[Article]:
Who is Paul Evans? He was an American studio furniture maker based in New Hope, Pennsylvania. He was best known for furniture with distinctive, elaborate, sculpted metal fronts. He died in 1987, at 55.

This cabinet is a custom commission. How often did Evans accept commissions? “I haven’t heard of a lot of them,” says David Rago of Rago Auctions. “Custom commissions were often made to scale for certain interiors with only so much wall space or ceiling height. This is one of the few where [the commissioner] said, ‘I don’t like the other stuff you do, I want something like this.’ Paul Evans probably didn’t like to be told what to do. That’s probably why you don’t see many.”

The cabinet came directly from the person who commissioned it to your auction house. How rare is that? “Not as rare as you might think,” he says. “One of the reasons we get the prices we get [for Evans], is because we get them from the owners.”

[Records]:

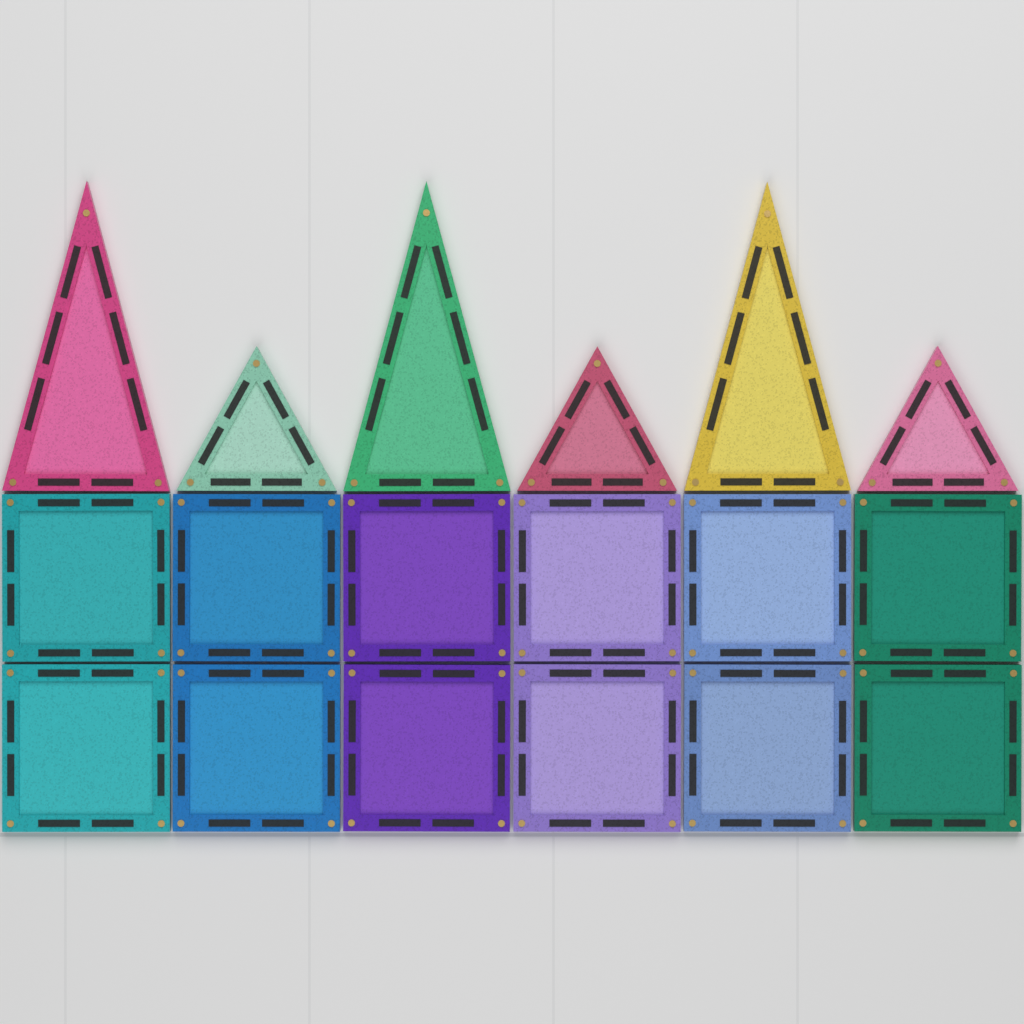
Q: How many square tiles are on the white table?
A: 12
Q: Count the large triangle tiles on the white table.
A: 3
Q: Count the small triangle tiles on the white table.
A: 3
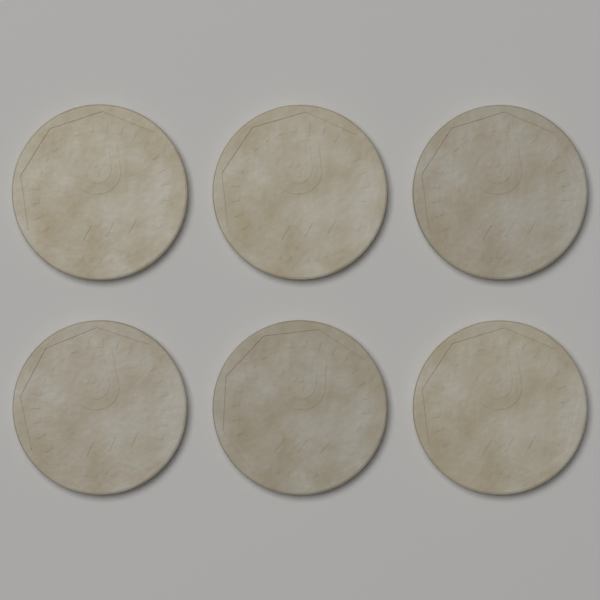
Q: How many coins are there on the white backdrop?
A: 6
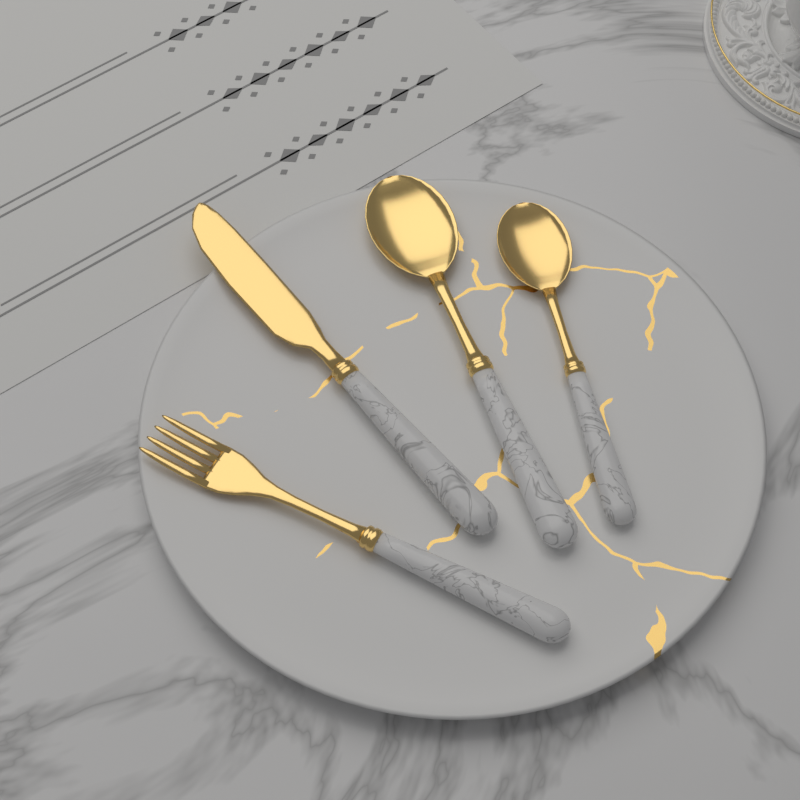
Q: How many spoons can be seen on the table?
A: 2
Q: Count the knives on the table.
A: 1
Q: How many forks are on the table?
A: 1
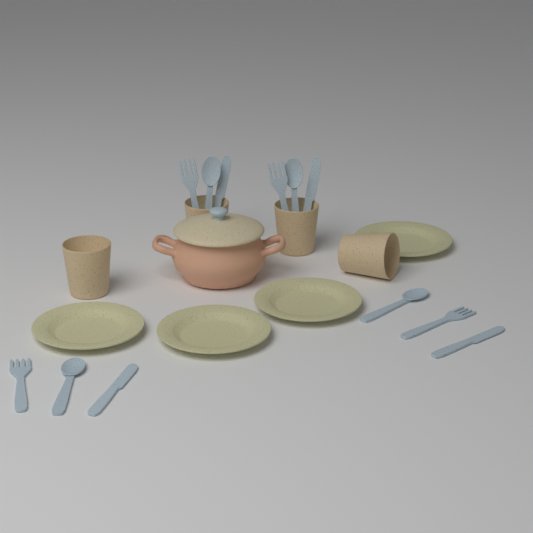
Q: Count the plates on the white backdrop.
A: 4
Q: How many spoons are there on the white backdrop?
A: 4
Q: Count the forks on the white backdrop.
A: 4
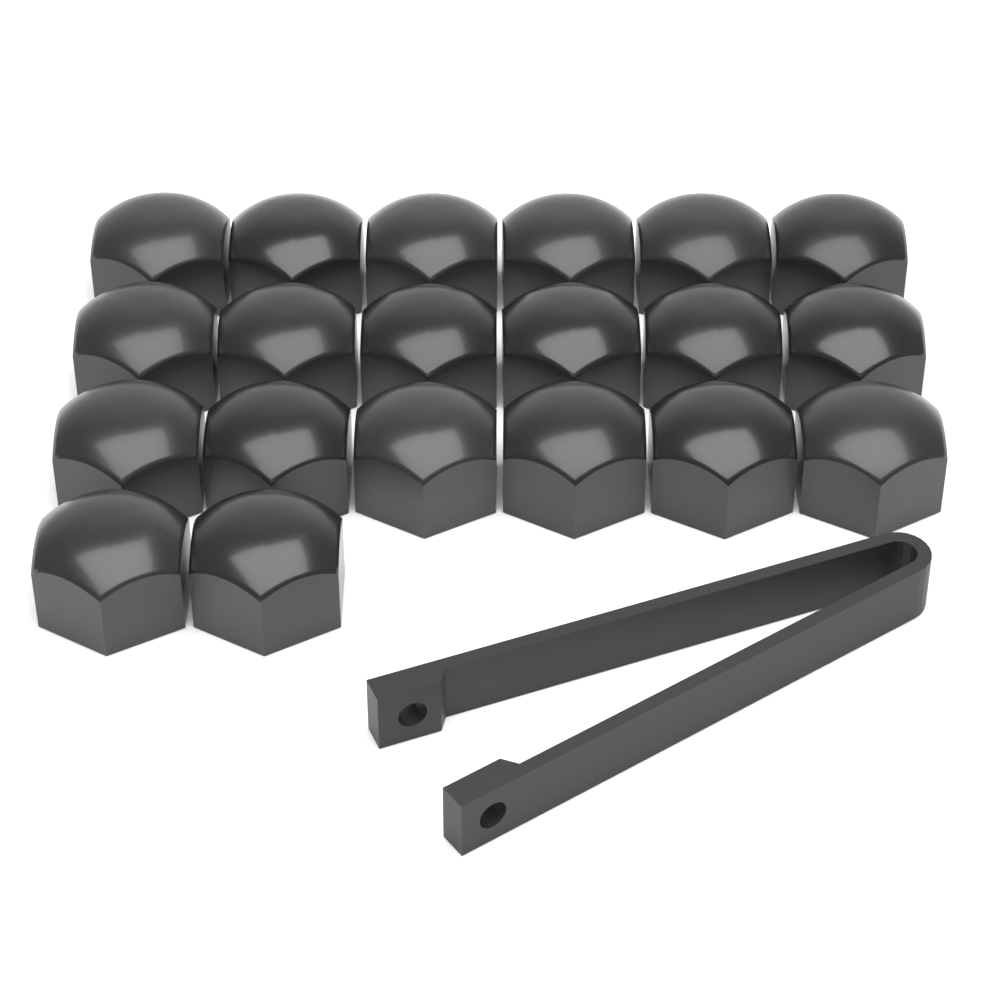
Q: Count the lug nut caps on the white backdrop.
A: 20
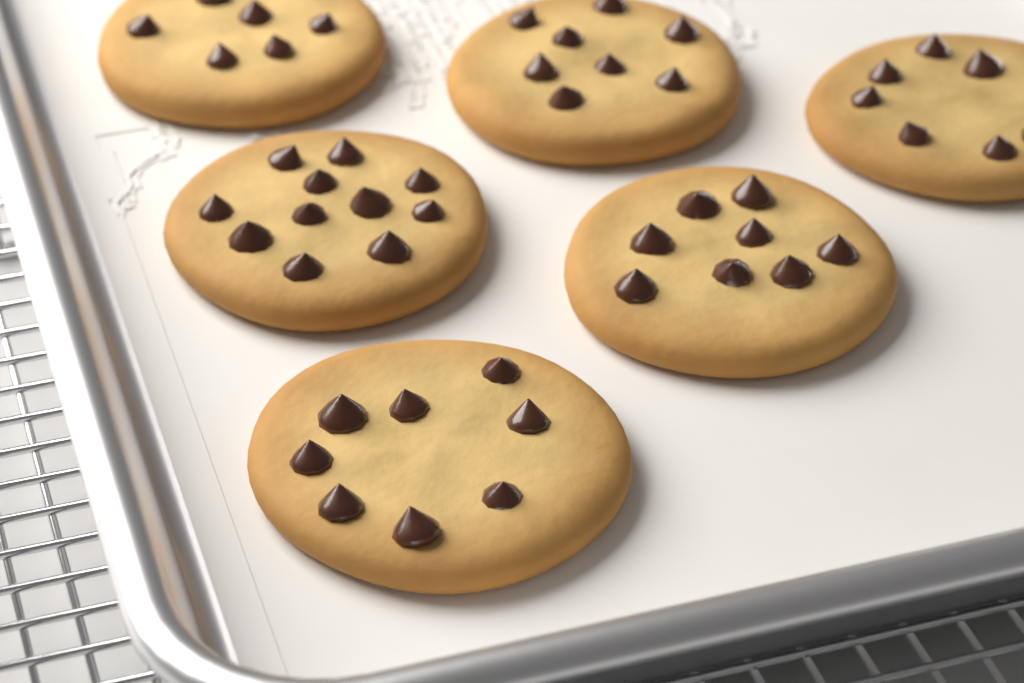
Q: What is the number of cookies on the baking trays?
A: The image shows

[Written exercise]:
In the Paul Evans interview above, what was Evans best known for?

[Solution to the exercise]:
Furniture with distinctive, elaborate, sculpted metal fronts.